Now, to me, I always love that angle. I always love seeing alternate versions and parallel worlds. I loved Sliders. I loved Chrono Cross and it’s reality shifting “what if this person had died” story. I’ve always loved It’s A Wonderful Life and how the people in George Baily’s life turned out without his influence. So this story of alternate worlds was particularly entertaining to me.
The graphics were great, I had no complaints. It came out on the original XBOX so it might look a little dated. Everything looked smooth to me, but I’ve never been a graphics whore. The world of Sudeki, at least the first world, looks like a fantasy/tropical paradise. There are bright greens, blue oceans, palm trees, everything looks clean, shiny, and new. That other world, it’s a little less picturesque, but it matches the same art style. Like I said, no complaints. Nothing was ever hard to see or looked ugly.
Sudeki was one of the few games that I went and sought out the soundtrack for. Yeah, I enjoyed it that much. The cheerful and happy “town” music of New Brightwater and Shadani-Mo will stick with you. Those two tracks wouldn’t sound out of place at a picnic. The rest of the music, battles and dramatic scenes, aren’t really picnic worthy, but excellent nonetheless.
All the sound work is excellent. The voice acting is great. I didn’t recognize any of the voice actors, though. Sometimes that’s a good thing. I don’t remember anything particular standing out about the sound, but that’s the sign it’s been done right.

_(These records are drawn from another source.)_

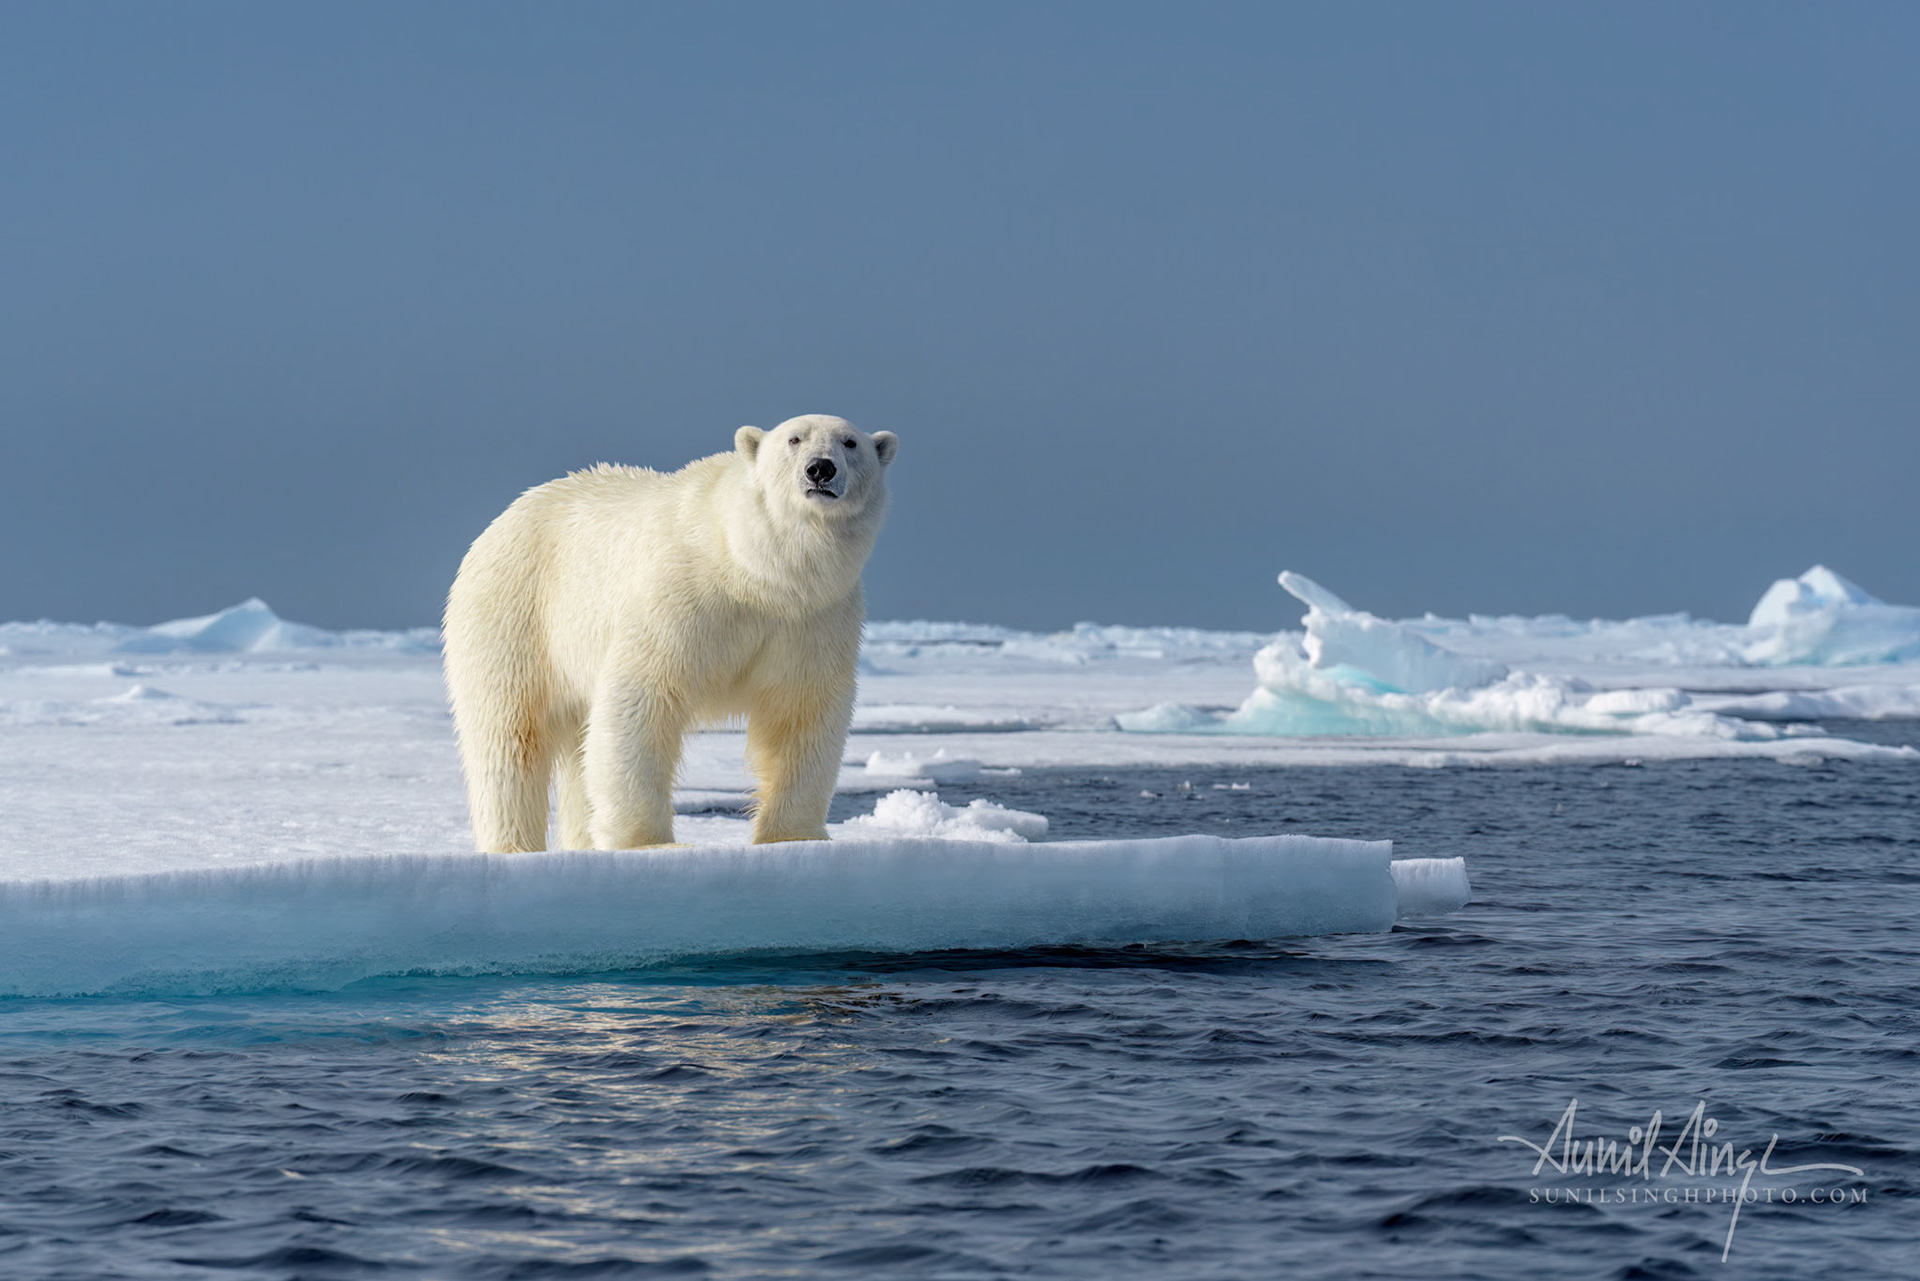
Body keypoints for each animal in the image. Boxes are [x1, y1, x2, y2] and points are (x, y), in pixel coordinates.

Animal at [443, 414, 898, 852]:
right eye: (794, 439)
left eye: (850, 442)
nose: (820, 468)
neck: (754, 571)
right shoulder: (681, 595)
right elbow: (642, 696)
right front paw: (649, 842)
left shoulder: (813, 619)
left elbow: (801, 711)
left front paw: (794, 837)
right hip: (516, 612)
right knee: (509, 736)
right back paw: (512, 846)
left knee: (575, 745)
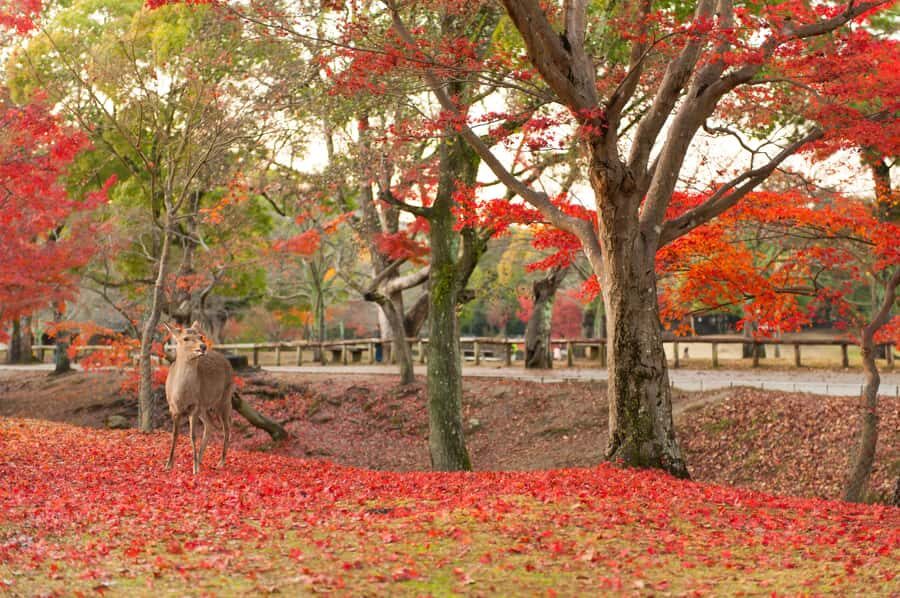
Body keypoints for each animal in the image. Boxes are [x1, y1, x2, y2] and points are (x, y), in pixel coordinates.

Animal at [162, 321, 233, 474]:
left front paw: (194, 469)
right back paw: (200, 460)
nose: (203, 346)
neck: (181, 395)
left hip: (224, 399)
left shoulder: (194, 406)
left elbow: (192, 435)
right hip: (204, 407)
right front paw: (168, 465)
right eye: (185, 338)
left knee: (227, 428)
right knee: (210, 425)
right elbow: (174, 434)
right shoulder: (173, 408)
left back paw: (220, 462)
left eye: (201, 336)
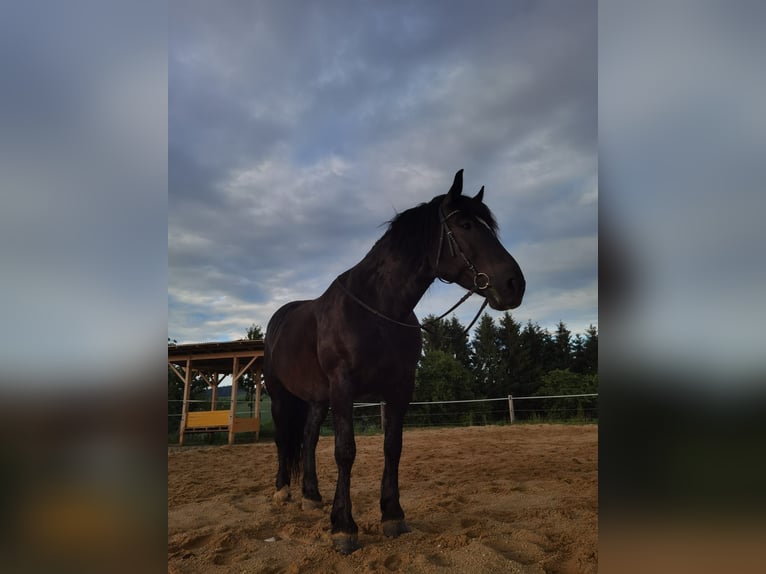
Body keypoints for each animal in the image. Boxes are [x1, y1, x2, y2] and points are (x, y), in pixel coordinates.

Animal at [263, 169, 525, 554]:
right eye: (464, 224)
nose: (514, 284)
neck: (378, 309)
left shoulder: (400, 388)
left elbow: (393, 447)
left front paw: (392, 516)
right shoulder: (343, 388)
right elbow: (345, 451)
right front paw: (344, 528)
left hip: (317, 399)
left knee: (308, 438)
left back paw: (311, 496)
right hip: (281, 395)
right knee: (284, 438)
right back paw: (283, 491)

I never owned an XBOX, and rarely ever touched a controller. I’d had my hands on the original controller when I demoed a unit at a Best Buy, thankfully I played on the smaller one. But this was my first real experience on a controller for any length of time after my SNES. A friend had loaned me a PS1 and N64 for the sake of Chrono Cross and Zelda Ocarina of Time. But those didn’t help prepare me in the slightest, they all feel so different.
I probably started off rockier than most trying to learn the controls of the controller at the same time as the game. “Which one was B again?*look down*” happened more than once. This same pattern repeated itself when I had another roommate with a PS3.

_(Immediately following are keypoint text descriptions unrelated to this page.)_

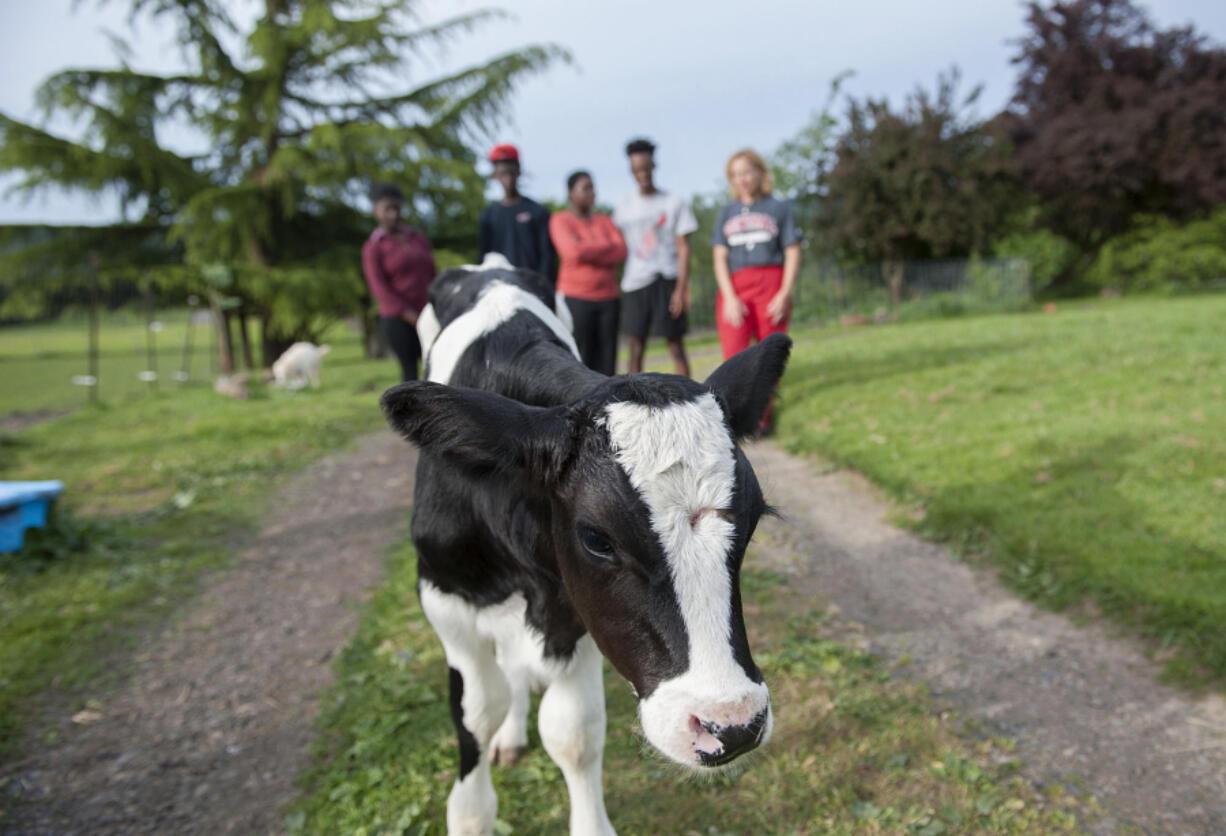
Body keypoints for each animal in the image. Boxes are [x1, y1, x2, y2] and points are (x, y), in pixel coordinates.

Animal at [377, 256, 789, 833]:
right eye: (597, 538)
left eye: (752, 521)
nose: (731, 725)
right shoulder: (445, 598)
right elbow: (478, 714)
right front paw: (472, 809)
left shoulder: (577, 609)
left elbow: (574, 732)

Tangents aside, I managed to learn the controls quickly, even with such a handicap. Any XBOX owner should pick up on it with no problem.
Sadly, no. Even though I call it a spiritual successor to Secret of Mana(in gameplay, not in story), it was one player only.
Like most of the action RPGs, one playthrough ought to be much the same as the last. Although there is a character development and character advancement system that lets you tailor each character a bit. There are the occasional weapons found that have certain properties like damage over speed, and the player has to decide what to use and when.
I really wouldn’t mind playing it again right now. I don’t have an XBOX or that old roommate nearby, sadly. It has as much replay value as any of the other “spiritual” versions of it. They’re all long journeys, not to be relived rapidly, like a good book.
Even though I managed to learn the controls, I still wish I had a keyboard and mouse. I’m always much better at those.
I can’t get that music out of my head.
Boiling it Down
Solid action RPG in the style of Secret of Mana or Illusion of Gaia, evolved with modern technology. If that appeals to you, so will Sudeki.